* Directions *
Reproduce the records below exactly; no pictures.

(Dataset entries)
####

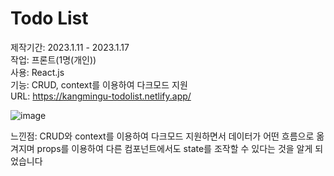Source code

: # Todo List
제작기간: 2023.1.11 - 2023.1.17 <br/>
작업: 프론트(1명(개인)) <br/>
사용: React.js <br/>
기능: CRUD, context를 이용하여 다크모드 지원 <br/>
URL: https://kangmingu-todolist.netlify.app/

![image](https://user-images.githubusercontent.com/53555375/215966223-8f90f1b1-15cb-47a7-ab90-35f745c2d886.png)

느낀점: CRUD와 context를 이용하여 다크모드 지원하면서 데이터가 어떤 흐름으로 옮겨지며 props를 이용하여 다른 컴포넌트에서도 state를 조작할 수 있다는 것을 알게 되었습니다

####

* Solution to this problem *
Source code

: # Todo List
제작기간: 2023.1.11 - 2023.1.17 <br/>
작업: 프론트(1명(개인)) <br/>
사용: React.js <br/>
기능: CRUD, context를 이용하여 다크모드 지원 <br/>
URL: https://kangmingu-todolist.netlify.app/

![image](https://user-images.githubusercontent.com/53555375/215966223-8f90f1b1-15cb-47a7-ab90-35f745c2d886.png)

느낀점: CRUD와 context를 이용하여 다크모드 지원하면서 데이터가 어떤 흐름으로 옮겨지며 props를 이용하여 다른 컴포넌트에서도 state를 조작할 수 있다는 것을 알게 되었습니다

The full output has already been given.